With the recent announcement that Papua New Guinea will put a ban on the import of potatoes to the country, it raises a few interesting questions.
For one, whilst this will potentially be a positive move for the economy of PNG, does the country have the agricultural capabilities to meet demand?
And secondly, will we see a change in prices now that PNG spuds will essentially have the market monopolised?
It’s not only imported potatoes that we’ll see on supermarket shelves, the ban has also extended to onions, capsicum and cabbage, amongst others. It follows on from the country’s ban on chicken imports earlier this year.
Agriculture Minister Tommy Tomscoll says that the ban is geared towards adding wealth to the 80 per cent of people who live off the land here in PNG.
“What we have done we have only joined the queue,” Tomscoll said, in relation to following the lead made by countries such as Australia and Fiji in banning imports on certain foreign products.
So what’s next? No more tomatoes from Australia? The end of celery from China?
Papua New Guinea as a nation might very well be on the road to becoming totally self-sustainable, but this may not necessarily be a positive thing. Competition breeds lower prices, and lower prices mean that ordinary Papua New Guineans can get the variety of fruit and vegetables they need for a balanced diet.

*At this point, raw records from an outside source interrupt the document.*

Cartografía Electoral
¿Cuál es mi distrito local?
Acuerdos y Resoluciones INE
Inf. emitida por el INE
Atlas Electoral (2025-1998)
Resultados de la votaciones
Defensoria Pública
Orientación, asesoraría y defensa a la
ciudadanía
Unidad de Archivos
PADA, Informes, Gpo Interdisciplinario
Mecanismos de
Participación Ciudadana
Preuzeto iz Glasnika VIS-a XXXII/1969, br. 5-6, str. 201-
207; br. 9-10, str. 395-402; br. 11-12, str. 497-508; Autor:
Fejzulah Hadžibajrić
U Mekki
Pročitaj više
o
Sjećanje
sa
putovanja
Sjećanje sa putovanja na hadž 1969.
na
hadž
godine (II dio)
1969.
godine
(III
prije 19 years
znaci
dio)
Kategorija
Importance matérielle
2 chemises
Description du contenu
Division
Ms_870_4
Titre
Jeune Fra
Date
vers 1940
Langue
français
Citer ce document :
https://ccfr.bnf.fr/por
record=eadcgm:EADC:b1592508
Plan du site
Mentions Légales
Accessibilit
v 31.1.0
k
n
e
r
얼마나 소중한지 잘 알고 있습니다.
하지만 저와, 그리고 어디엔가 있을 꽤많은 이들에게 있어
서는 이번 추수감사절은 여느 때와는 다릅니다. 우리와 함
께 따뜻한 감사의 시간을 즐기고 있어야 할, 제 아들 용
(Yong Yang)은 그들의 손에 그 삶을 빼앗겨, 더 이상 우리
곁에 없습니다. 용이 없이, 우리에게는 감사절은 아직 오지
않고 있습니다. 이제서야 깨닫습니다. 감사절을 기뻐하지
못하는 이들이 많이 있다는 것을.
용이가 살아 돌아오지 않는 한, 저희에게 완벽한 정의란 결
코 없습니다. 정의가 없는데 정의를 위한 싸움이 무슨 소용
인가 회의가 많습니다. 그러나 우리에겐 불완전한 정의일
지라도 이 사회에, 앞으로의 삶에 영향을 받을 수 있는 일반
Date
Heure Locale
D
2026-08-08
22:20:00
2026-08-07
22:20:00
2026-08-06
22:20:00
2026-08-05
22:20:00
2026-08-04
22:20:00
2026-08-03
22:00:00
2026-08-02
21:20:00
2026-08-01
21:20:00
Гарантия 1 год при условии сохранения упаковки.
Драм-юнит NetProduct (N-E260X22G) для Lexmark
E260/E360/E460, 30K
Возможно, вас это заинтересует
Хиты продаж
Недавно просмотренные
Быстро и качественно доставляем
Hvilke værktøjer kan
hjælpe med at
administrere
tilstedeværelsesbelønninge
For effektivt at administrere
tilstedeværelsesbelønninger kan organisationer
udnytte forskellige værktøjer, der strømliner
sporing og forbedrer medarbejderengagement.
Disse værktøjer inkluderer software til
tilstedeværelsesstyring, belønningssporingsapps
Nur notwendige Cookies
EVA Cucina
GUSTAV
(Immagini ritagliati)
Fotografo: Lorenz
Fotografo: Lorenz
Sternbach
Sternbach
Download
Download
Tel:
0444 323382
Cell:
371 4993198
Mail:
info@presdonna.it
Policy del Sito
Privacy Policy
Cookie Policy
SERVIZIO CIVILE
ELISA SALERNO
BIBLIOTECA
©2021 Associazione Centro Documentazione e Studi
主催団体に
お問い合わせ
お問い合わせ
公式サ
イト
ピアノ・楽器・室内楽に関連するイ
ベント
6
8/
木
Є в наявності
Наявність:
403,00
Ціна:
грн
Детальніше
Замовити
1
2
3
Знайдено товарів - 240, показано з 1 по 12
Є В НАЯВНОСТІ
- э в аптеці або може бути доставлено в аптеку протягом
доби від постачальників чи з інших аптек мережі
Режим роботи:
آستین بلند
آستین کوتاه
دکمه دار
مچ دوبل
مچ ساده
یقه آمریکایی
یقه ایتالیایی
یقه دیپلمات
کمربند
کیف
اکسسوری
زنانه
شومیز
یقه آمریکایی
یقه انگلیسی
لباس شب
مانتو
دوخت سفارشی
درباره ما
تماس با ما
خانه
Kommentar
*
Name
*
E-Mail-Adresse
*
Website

At present, imported fruits and vegetables here in PNG are often four/five times the cost of their local counterparts. So with that in mind retailers throughout the country may be forced into finding a middle ground between the current local and imported prices, therefore still making prices too high for everyday people to afford.
Food security, and ensuring the country is capable of handling the consequences of drought and floods, is also critically important. If we don’t see rain, or see too much of it, will we be able to keep pace with demand for the humble potato?
There are lots of questions here, and can they all be answered? But I guess that only time will tell if PNG can be the potato paradise that the government might hope for it to become.
NARI, the National Agricultural Research Institute, was contacted for a comment on the country’s technical capabilities of dealing with the import ban, but missed our deadline for publication.